The Hall of Radcliffe Tower is the reputed scene of Lady Isabella's Tragedy. Fair Isabella was the only daughter and child of Lord Thoams, whose figurea are graven on the chancel tomb in the old church near by.

Adam de Radcliffe (lord of the manor 1223 to 1269) in 1246, was summoned for digging for minerals, "minera", eight years after the licence was given to the people of Newcastle to dig for coal.

This endeavour to discover coal is the most interesting fact, not only in the history of Radcliffe, but of Lancashire, in view of what a motive power coal has since become to industry. Little did Adam de Radcliffe dream of the power that lay in that black mineral.

He began his search by digging on land in Little Lever, which bordered on that of his kinsman. This caused a dispute in law.

In 1333 Richard succeded his father, William, and for a short period was patron of the livings of Radcliffe and Prestwich. In 1358 Richard was High Sheriff of Lancashire.

The tower was then a hall of stone (reputedly with two towers).

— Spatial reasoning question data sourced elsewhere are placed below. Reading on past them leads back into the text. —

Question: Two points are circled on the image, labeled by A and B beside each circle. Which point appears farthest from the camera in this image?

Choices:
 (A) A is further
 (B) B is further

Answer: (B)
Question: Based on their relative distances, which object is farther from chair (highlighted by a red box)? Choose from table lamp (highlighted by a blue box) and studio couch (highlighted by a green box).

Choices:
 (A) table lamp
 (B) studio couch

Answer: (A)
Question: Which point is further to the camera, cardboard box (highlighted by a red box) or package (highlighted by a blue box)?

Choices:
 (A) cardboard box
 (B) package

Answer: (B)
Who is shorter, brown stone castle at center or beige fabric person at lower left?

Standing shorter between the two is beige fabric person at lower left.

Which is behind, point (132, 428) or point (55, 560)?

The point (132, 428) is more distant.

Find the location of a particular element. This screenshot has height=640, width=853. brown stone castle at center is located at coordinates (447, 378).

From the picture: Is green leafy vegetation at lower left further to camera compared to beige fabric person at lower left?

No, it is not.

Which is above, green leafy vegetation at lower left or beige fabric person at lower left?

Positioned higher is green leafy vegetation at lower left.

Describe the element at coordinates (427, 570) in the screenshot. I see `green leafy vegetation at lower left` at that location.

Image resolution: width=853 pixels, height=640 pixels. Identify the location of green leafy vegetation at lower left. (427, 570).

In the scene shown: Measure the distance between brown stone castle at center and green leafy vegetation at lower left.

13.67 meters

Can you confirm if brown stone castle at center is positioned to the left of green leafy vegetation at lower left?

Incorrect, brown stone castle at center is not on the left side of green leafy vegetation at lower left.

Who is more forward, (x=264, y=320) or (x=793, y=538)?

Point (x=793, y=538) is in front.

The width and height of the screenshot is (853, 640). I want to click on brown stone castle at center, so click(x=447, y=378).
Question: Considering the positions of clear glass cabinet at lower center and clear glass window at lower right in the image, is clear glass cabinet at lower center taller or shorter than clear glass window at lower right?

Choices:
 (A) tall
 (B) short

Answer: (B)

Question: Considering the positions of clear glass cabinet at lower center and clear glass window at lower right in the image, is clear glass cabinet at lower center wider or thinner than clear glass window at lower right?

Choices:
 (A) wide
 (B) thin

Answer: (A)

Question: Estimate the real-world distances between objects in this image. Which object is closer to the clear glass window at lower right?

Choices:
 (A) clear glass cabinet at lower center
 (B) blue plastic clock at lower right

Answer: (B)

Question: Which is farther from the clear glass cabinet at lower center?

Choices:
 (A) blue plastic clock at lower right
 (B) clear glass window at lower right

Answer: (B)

The Hall and Tower were apparently well maintained till the sixteenth century, when, the Radcliffe family (now the Earls of Sussex) sold the manor and its estates to Richard Ashton in 1561. he was Lord of the Manor of Middleton. The Tower was occupied by members of the Ashton family for the next two hundred years.

In 1765, the Ashton estates were divided between two daughters. One married Sir Thomas de Egerton, of Heaton Park, who became Lord Grey de Wilton, and the manor of Radcliffe was her share. The family resided at Prestwich, and the Tower became neglected.

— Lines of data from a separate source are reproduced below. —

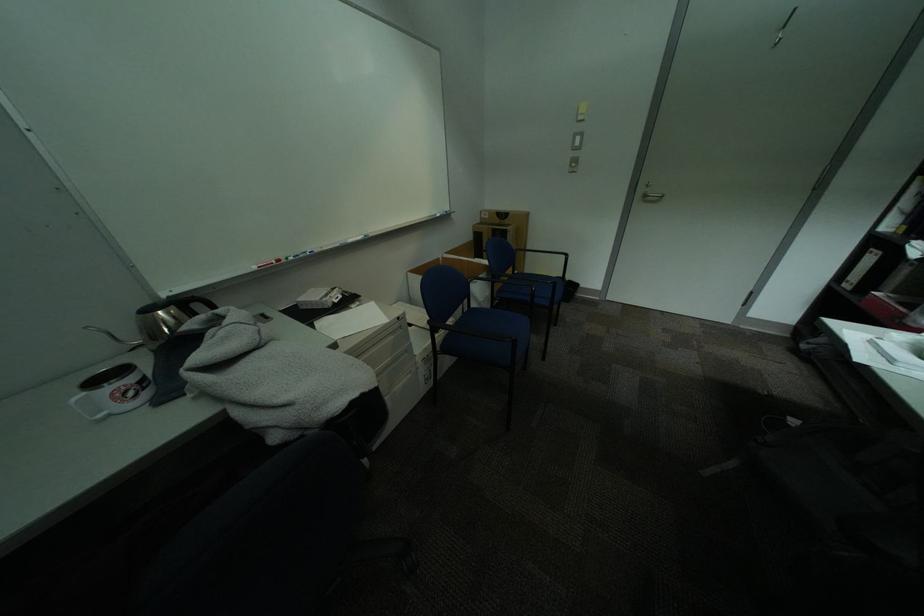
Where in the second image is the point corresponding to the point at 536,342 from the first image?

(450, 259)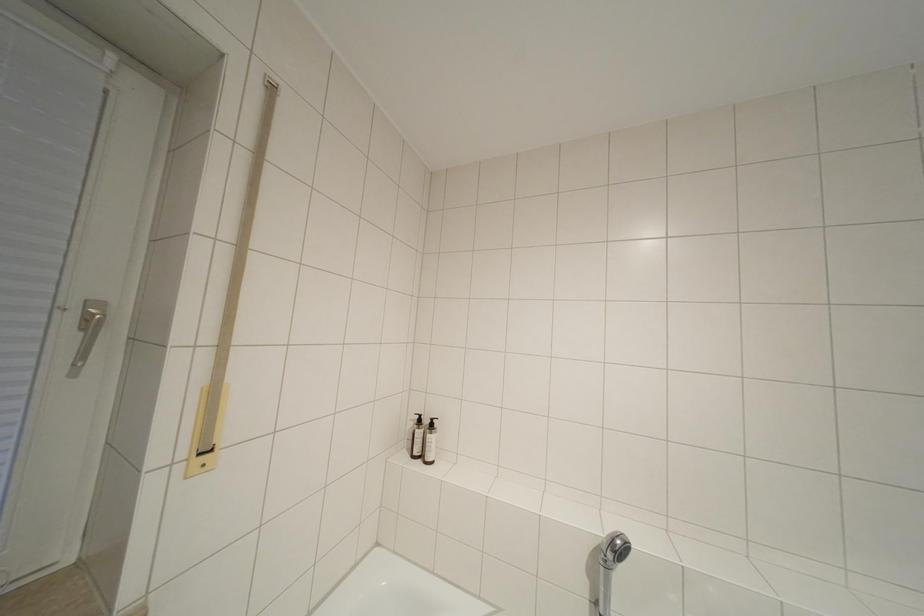
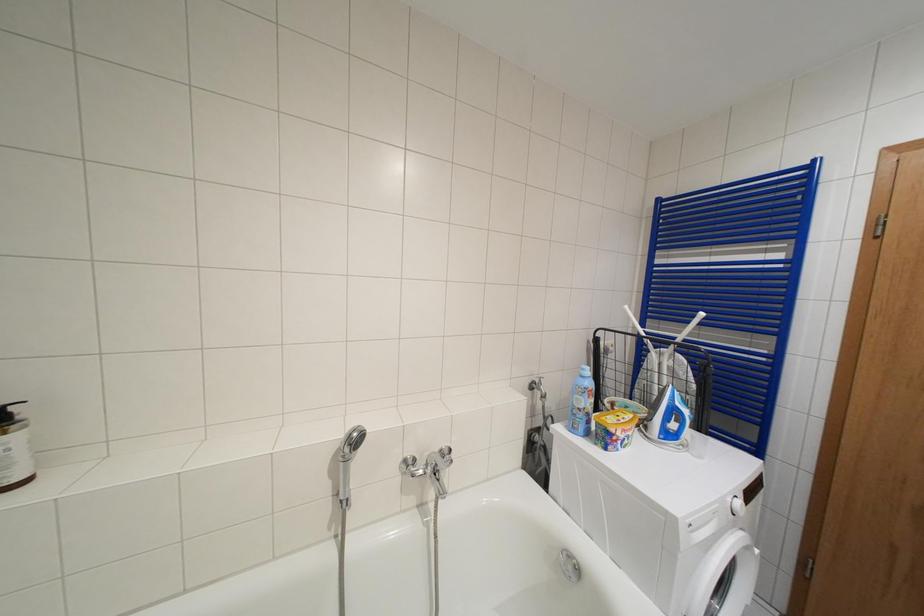
Question: Based on the continuous images, in which direction is the camera rotating? Reply with the corresponding letter.

Choices:
 (A) Left
 (B) Right
 (C) Up
 (D) Down

Answer: (B)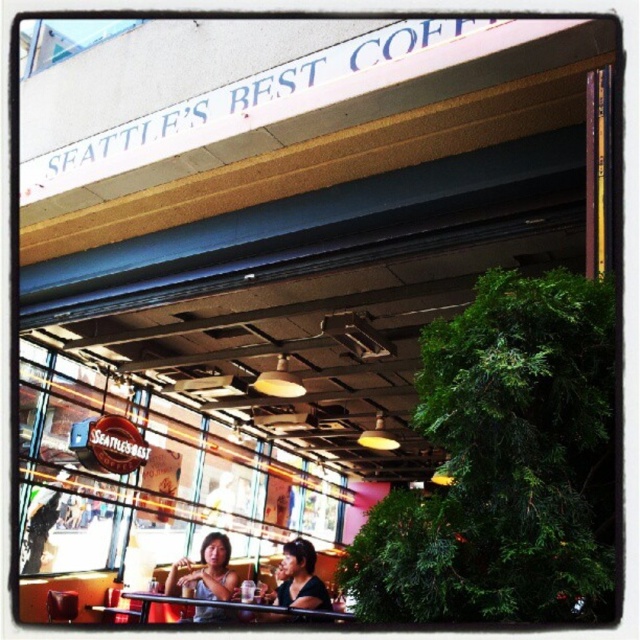
Question: Which of the following is the closest to the observer?

Choices:
 (A) matte white tank top at center
 (B) matte black shirt at lower center

Answer: (B)

Question: Is matte white tank top at center to the left of matte black shirt at lower center from the viewer's perspective?

Choices:
 (A) no
 (B) yes

Answer: (B)

Question: Can you confirm if matte white tank top at center is smaller than matte black shirt at lower center?

Choices:
 (A) no
 (B) yes

Answer: (B)

Question: Which point appears farthest from the camera in this image?

Choices:
 (A) (216, 563)
 (B) (301, 545)

Answer: (A)

Question: Can you confirm if matte white tank top at center is smaller than matte black shirt at lower center?

Choices:
 (A) yes
 (B) no

Answer: (A)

Sir Alexander Radcliffe of Ordsall, was an active Roayalist at the seige of Manchester. He was decended from Sir John Radcliffe of radcliffe Tower, who married Joan, daughter of Sir Robert Holland, and sister of Thomas, Earl of Kent, the husband of Joan Plantagenet, who afterwards became the wife of Edward the Black Prince.

Thus Sir John was seated at Ordsall as early as 1302, and his decendants continued there for more than three and a half centuries.

The last of the family who occupied the ancestral home was Sir Alexander, who died at Stoke in 1669, when the Ordsall line became extinct, and the whole estate passed into the hands of the Birch's of Ardwick.


In the year 1800 the ruin was visited by Dr.Whittaker, the historian.

The hall was then intact, and judging from an engraving, the roof was in good condition. It shows Radcliffe Hall as he saw it. The noble hall was 43 feet in length by 26 to 28 feet in width.

The principals which supported the roof were the most curious specimens of woodwork he had ever seen.

The broadest timbers were 2ft 7in by 10in. The walls were finished at the square by a moulded cornice of oak. The Tower is of early Norman architecture. A massive plinth encircles the tower. The walls are 5ft 3in thick and the internal measurements are 40ft by 18ft.